## WHAT YOU WILL DO
Would you output, exactly as written, the line with "to investors and, above all, necessary for a" and all lines after it to the end of the data below, and no others?

###

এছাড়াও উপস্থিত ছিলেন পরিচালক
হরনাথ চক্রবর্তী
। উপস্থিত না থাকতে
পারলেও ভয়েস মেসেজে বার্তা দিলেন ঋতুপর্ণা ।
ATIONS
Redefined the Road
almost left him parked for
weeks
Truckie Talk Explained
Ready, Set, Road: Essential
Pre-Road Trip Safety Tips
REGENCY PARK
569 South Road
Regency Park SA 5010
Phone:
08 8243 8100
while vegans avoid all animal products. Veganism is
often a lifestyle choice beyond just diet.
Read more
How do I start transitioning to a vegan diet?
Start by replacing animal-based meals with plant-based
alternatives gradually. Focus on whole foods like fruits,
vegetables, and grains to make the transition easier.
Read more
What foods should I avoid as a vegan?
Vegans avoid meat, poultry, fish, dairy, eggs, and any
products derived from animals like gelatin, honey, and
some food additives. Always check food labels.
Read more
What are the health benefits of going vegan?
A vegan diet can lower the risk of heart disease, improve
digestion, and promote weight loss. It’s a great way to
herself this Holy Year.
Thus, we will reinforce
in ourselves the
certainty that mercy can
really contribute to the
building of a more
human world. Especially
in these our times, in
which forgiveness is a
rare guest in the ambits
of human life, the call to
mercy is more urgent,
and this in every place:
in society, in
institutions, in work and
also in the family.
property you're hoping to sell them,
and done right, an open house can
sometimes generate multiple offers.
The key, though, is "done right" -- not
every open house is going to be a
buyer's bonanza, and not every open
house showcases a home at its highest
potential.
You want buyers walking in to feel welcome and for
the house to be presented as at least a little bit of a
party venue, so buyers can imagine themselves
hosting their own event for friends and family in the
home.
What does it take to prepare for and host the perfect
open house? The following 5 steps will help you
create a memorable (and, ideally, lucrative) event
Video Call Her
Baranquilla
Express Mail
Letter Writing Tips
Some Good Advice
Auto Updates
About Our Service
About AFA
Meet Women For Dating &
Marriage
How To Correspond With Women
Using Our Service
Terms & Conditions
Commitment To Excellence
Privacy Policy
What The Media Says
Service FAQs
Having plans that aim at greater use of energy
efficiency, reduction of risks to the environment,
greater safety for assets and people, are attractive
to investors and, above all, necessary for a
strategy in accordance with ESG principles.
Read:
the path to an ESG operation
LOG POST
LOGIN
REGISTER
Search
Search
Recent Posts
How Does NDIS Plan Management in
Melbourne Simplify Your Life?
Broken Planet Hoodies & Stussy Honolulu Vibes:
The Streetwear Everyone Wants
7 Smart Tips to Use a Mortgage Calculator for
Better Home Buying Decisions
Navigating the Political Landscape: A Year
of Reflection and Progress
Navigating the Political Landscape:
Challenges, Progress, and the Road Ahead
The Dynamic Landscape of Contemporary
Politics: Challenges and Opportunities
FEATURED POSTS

###

## TASK OUTPUT
to investors and, above all, necessary for a
strategy in accordance with ESG principles.
Read:
the path to an ESG operation
LOG POST
LOGIN
REGISTER
Search
Search
Recent Posts
How Does NDIS Plan Management in
Melbourne Simplify Your Life?
Broken Planet Hoodies & Stussy Honolulu Vibes:
The Streetwear Everyone Wants
7 Smart Tips to Use a Mortgage Calculator for
Better Home Buying Decisions
Navigating the Political Landscape: A Year
of Reflection and Progress
Navigating the Political Landscape:
Challenges, Progress, and the Road Ahead
The Dynamic Landscape of Contemporary
Politics: Challenges and Opportunities
FEATURED POSTS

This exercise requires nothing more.